I’d never stayed here during my own ‘down and out’ period – it had been undergoing a major renovation that saw it closed between the late eighties and early nineties – but its proximity to chambers made it the obvious choice, and its sheer size was the reason Jenny had suggested it, in the hope that Omar could become lost among the tenants. The entrance was comprised of wooden double doors set beneath a stone semicircular arch. Two residents were smoking there; Omar tensed as we passed them by, but neither paid him any mind.

The woman behind the counter looked up and smiled as we entered. She had a face that was vaguely familiar from Jenny’s charity events of yesteryear. ‘Elliot! Long time, no see. I literally just got off the phone with Jennifer, she said you’d be coming down.’ She turned her smile to the teenager and his ridiculous outfit. ‘You’re extremely lucky, young man. Ordinarily there’s a waiting list, but the Rooks have done a lot of good for our cause. It’s the least we can do.’

‘I really do appreciate it –’ I paused; thankfully, she was wearing a name badge. ‘Sally. How have you been?’

‘Oh, just swell, thanks.’ She was gathering up forms but paused before handing them over. ‘Look, I’m sorry to hear about you and Jen …’

I reached across for the forms, avoiding her eyes. ‘He just fills these out, yes?’

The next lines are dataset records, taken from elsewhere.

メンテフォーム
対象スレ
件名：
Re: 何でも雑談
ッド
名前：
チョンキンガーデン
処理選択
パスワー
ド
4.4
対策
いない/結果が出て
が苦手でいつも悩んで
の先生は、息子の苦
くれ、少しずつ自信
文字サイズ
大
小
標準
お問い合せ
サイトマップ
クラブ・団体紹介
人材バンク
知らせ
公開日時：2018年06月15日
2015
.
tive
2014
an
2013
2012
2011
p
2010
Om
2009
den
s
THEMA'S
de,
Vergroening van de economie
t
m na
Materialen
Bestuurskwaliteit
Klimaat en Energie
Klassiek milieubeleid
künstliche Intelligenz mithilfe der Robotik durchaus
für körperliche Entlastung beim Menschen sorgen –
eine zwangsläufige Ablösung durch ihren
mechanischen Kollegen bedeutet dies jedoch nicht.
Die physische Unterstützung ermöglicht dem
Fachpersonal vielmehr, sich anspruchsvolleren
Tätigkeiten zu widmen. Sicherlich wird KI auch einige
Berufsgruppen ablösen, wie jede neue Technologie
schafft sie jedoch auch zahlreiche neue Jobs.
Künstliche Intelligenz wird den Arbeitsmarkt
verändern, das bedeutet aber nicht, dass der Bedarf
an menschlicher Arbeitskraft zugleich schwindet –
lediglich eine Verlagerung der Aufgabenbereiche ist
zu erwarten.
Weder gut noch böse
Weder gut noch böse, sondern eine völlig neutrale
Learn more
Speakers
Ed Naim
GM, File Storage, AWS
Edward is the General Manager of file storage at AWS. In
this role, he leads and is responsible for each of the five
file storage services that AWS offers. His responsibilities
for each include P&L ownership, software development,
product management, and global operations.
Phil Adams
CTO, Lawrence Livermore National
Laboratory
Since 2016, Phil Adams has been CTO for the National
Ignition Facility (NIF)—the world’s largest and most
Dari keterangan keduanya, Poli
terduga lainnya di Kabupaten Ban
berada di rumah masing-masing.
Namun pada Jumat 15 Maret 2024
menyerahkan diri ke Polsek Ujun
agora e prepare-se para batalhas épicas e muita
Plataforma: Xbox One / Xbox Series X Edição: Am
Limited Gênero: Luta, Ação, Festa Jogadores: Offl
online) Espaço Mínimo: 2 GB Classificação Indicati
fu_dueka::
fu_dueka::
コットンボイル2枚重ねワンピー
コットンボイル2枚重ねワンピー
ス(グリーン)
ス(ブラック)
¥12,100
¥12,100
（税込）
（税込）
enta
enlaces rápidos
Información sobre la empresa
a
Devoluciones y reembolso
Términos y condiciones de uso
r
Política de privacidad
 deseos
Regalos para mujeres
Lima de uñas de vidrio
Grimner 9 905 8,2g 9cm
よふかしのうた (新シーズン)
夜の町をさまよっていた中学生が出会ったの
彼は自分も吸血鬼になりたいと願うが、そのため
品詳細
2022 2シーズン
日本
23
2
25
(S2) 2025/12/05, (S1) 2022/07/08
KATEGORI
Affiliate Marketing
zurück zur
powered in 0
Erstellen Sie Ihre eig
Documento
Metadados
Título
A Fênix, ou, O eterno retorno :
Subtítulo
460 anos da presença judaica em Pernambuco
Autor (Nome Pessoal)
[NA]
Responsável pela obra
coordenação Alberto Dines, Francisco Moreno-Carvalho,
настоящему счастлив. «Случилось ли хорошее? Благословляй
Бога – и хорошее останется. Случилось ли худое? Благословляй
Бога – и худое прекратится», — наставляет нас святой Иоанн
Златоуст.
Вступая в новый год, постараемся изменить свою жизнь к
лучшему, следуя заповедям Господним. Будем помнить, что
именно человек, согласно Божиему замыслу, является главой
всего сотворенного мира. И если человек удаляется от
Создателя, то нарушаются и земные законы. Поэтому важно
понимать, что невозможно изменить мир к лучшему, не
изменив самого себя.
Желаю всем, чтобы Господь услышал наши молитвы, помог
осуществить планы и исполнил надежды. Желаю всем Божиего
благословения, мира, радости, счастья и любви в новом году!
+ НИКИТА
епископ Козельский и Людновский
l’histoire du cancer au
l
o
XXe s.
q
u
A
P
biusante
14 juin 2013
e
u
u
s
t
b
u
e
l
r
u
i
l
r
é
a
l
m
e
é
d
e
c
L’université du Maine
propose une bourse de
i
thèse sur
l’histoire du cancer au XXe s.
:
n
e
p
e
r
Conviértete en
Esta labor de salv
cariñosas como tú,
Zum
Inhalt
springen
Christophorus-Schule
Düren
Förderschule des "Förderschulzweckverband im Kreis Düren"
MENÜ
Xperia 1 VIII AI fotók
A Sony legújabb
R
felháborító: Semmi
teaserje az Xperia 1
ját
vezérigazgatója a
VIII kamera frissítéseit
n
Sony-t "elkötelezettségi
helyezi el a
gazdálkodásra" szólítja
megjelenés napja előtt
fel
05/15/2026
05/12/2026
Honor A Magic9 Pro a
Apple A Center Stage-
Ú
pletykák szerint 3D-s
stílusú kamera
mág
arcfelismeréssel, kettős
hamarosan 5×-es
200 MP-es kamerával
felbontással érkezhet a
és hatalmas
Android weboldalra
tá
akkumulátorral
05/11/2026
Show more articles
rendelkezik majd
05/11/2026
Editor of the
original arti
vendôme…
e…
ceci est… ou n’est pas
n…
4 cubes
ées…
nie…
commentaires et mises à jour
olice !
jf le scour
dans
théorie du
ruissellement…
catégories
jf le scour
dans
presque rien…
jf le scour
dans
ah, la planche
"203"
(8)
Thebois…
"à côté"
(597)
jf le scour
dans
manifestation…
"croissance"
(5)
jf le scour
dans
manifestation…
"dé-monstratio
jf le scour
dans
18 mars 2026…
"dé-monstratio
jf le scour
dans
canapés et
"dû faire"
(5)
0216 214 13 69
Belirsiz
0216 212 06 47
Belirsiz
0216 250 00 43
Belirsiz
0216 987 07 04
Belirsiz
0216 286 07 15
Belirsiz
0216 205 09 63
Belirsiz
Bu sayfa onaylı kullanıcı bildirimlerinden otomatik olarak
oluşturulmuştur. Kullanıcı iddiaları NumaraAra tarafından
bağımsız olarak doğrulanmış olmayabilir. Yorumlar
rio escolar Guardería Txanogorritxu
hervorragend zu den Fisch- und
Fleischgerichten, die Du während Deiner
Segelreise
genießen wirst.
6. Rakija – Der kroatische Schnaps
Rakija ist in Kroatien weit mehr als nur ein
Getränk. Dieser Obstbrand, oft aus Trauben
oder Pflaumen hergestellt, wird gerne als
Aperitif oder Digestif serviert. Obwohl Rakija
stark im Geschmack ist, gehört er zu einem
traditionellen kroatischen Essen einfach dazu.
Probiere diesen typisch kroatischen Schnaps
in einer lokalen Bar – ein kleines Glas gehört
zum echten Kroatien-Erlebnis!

‘That’s it. I just need one reference, a form of identification, and the name of his employer.’

‘Employer?’

‘House policy. Residents must have an employer, even if it’s just part-time …’ She raised her eyebrows to Omar. ‘You do have an employer, don’t you?’

‘Of course,’ I said, forcing a reluctant smile, reminding myself that I was doing this not for him, but for the young woman beside us. ‘Omar here is working with us. An intern at chambers.’

‘Oh.’ She smiled, but the smile was puzzled. ‘Well, it’s good to see you branching out.’

Omar wasn’t happy about surrendering his identification. I almost thought he wouldn’t do it, but after a few grumbles he relented. A few nights on the city streets will do that to a young man’s resolve.

Sally made two photocopies of his provisional driving licence and stapled one to the original form, which the hostel would keep for its files, and the other to its carbon copy, which she told Omar to keep safe. As soon as her back was turned to source him a room key, I caught him preparing to tear the form into pieces.

‘What are you doing?’ I asked, catching his hands.

‘I can’t have this shit lying around,’ he hissed. ‘What if somebody breaks into my room and finds it? As long as I’m here, I’m Fred.’

‘Nobody is going to break into your room,’ I replied, though my own years of homelessness had taught me that honour among thieves was rare. On second thought, I whipped the paperwork out of his hands.

‘Oi, what’re you doing, man?’

‘Holding on to this,’ I told him. ‘I might need your details when I apply for witness protection and it’ll be more than secure in chambers.’

He glowered. ‘That’s my life in your hands.’

‘Yes,’ Zara said. ‘And when the time comes, you’d better remember that, Fred.’